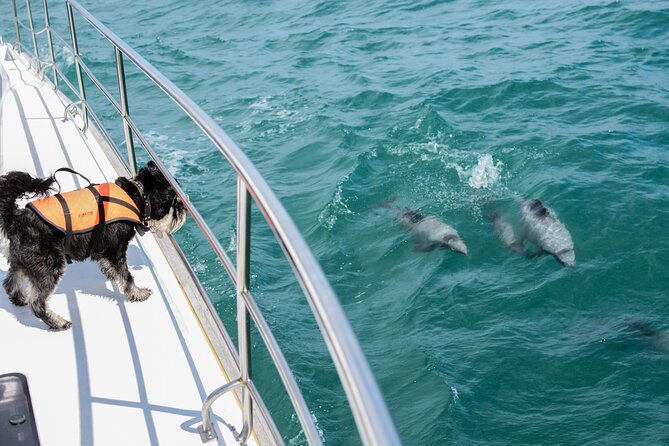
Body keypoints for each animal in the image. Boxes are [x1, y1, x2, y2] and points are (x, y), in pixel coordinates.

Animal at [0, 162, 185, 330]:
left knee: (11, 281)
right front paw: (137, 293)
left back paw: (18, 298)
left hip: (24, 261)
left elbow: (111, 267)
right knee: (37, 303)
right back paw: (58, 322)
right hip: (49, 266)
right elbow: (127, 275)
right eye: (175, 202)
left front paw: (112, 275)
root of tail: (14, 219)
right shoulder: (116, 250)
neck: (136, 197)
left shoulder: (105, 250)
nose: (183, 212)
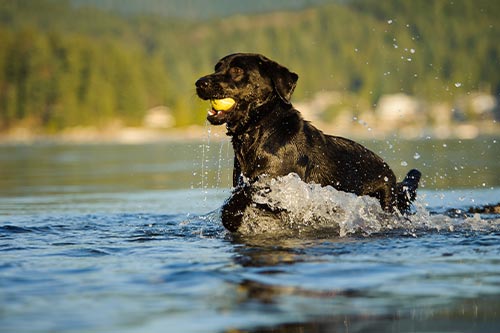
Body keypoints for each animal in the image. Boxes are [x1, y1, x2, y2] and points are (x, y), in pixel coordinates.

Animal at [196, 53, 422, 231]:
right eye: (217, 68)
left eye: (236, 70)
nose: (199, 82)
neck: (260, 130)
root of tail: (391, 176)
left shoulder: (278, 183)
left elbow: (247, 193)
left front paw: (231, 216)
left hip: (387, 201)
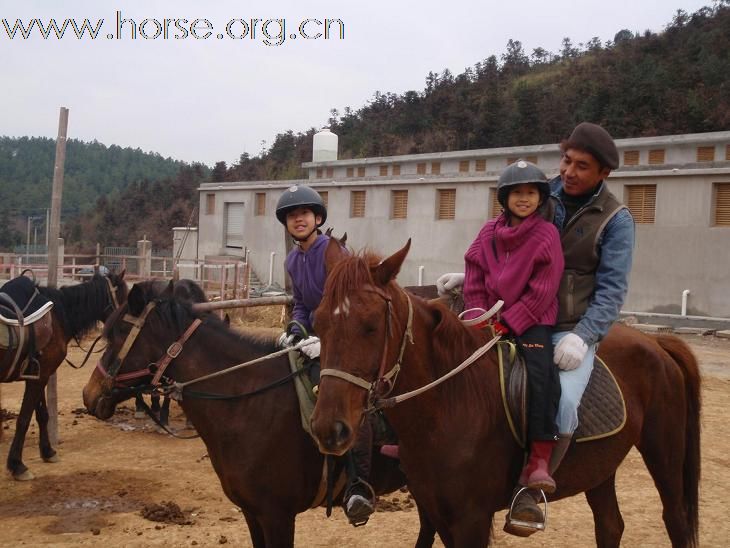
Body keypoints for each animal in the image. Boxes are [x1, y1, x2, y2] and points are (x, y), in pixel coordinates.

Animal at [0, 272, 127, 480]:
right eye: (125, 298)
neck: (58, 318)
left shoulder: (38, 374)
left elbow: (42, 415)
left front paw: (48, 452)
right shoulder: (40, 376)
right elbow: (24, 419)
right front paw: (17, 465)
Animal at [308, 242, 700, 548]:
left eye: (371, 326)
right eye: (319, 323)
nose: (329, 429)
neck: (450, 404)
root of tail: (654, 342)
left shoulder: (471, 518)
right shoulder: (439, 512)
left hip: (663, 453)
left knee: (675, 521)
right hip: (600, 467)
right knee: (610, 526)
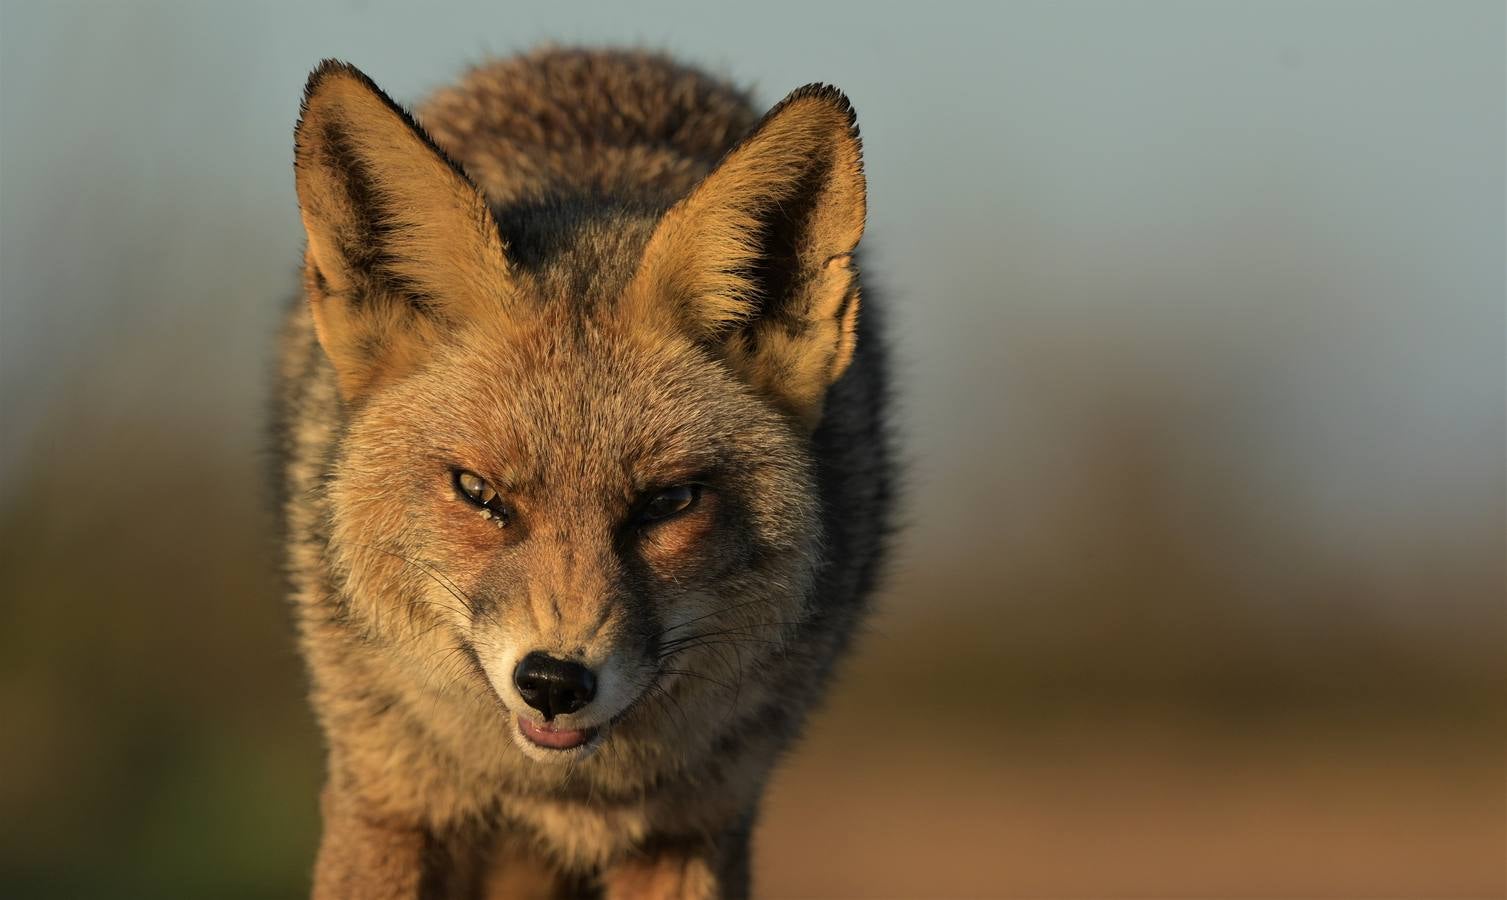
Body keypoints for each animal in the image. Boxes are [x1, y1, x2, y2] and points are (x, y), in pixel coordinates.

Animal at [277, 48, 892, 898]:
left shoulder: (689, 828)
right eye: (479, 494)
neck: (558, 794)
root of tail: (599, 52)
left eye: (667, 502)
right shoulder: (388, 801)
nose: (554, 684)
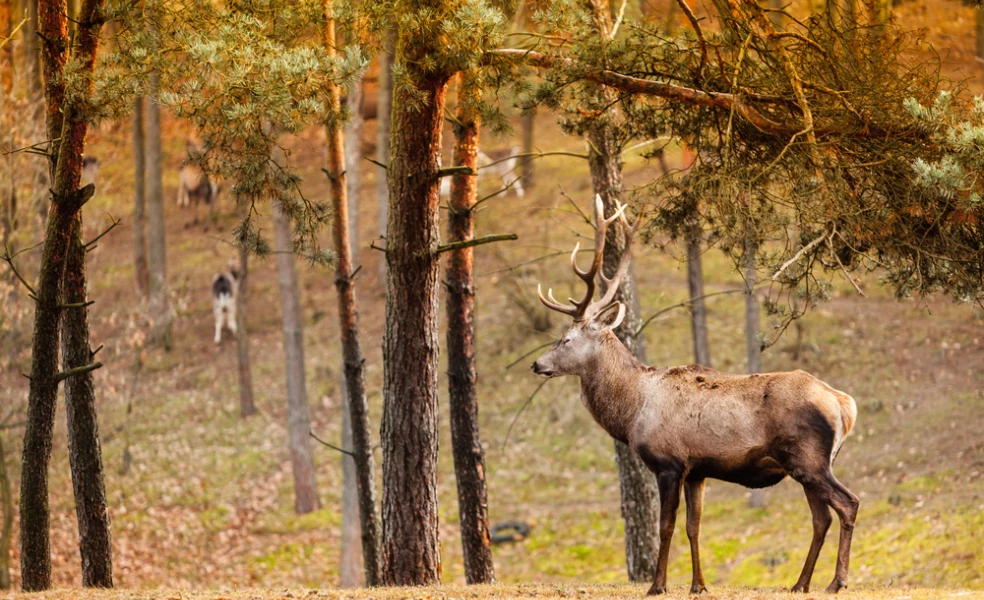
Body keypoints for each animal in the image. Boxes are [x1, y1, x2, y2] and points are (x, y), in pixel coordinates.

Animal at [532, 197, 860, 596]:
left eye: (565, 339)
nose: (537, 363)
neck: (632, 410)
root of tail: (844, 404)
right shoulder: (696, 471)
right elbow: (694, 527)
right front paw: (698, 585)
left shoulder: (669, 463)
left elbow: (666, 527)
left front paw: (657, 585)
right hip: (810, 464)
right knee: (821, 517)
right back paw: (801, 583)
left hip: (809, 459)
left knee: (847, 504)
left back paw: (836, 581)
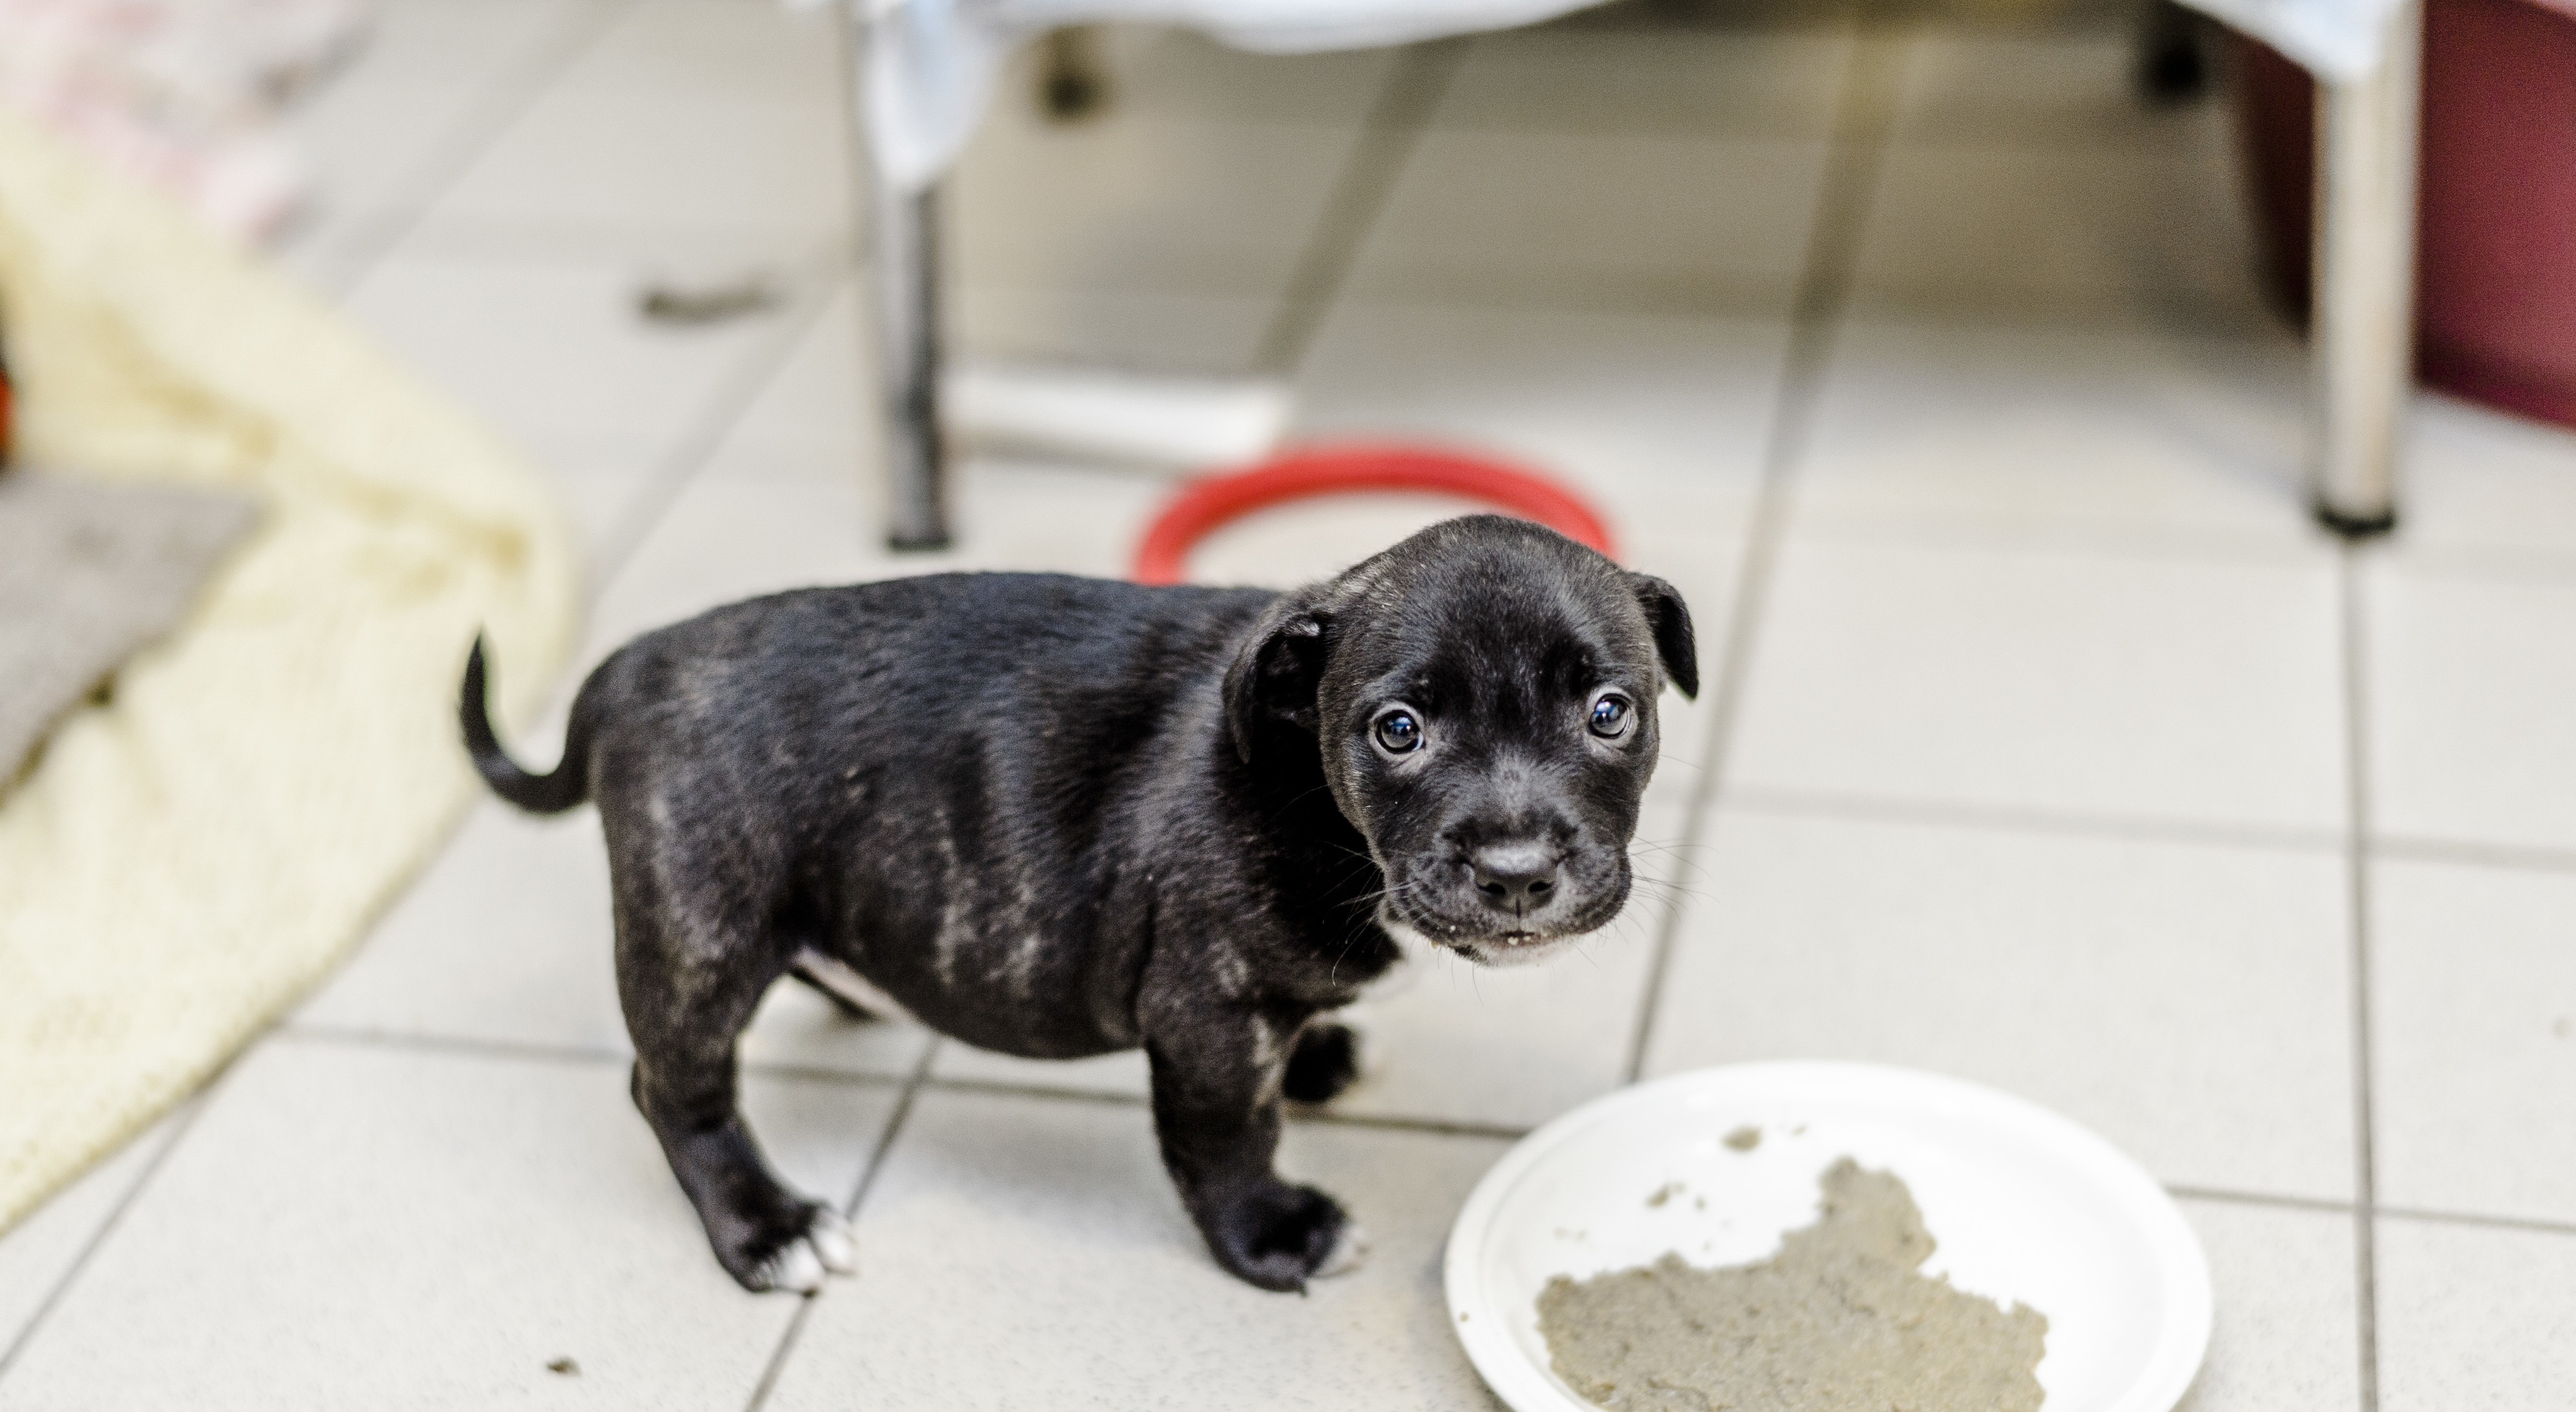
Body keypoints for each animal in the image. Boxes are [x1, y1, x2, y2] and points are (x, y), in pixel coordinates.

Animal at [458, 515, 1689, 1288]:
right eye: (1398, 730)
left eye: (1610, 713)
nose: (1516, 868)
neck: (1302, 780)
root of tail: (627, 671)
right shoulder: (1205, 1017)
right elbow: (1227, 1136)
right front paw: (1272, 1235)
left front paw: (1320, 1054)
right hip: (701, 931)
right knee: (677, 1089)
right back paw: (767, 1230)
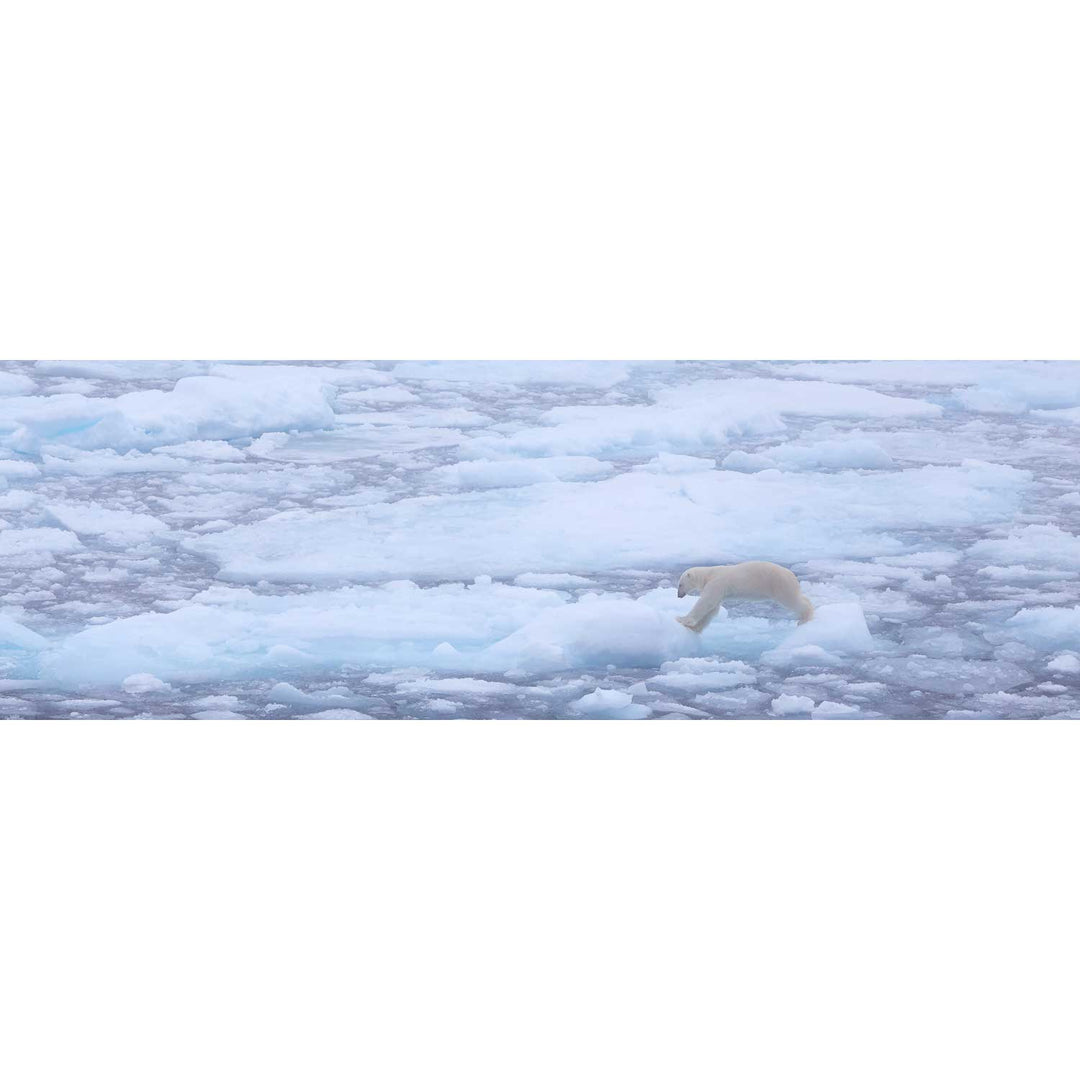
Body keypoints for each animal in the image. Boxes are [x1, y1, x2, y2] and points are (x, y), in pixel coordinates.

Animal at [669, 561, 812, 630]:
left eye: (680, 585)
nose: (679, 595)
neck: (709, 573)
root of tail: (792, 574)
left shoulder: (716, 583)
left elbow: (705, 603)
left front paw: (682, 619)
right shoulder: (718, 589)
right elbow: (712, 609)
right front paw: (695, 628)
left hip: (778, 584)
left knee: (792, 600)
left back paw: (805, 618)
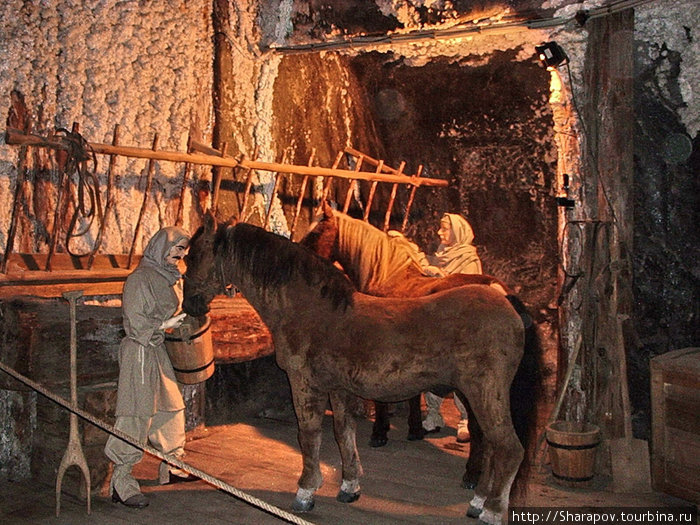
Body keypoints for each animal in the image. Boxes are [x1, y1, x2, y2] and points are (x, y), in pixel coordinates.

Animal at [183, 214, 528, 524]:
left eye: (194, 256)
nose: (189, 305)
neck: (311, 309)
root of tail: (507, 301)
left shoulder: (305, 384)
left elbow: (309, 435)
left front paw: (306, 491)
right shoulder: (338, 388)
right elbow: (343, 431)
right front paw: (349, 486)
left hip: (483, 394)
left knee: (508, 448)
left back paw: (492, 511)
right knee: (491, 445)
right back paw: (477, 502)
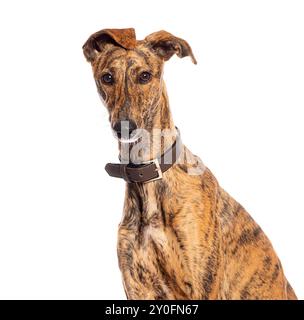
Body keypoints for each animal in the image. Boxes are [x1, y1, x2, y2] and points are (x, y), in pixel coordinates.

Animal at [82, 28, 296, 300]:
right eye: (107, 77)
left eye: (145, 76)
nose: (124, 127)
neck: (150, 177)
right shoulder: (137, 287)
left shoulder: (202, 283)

> EXERCISE REQUIREMENTS
Counting only lines that hold the word "elbow", report how many there are in the listing above, as a number alone.

> ANSWER TO THIS EXERCISE
12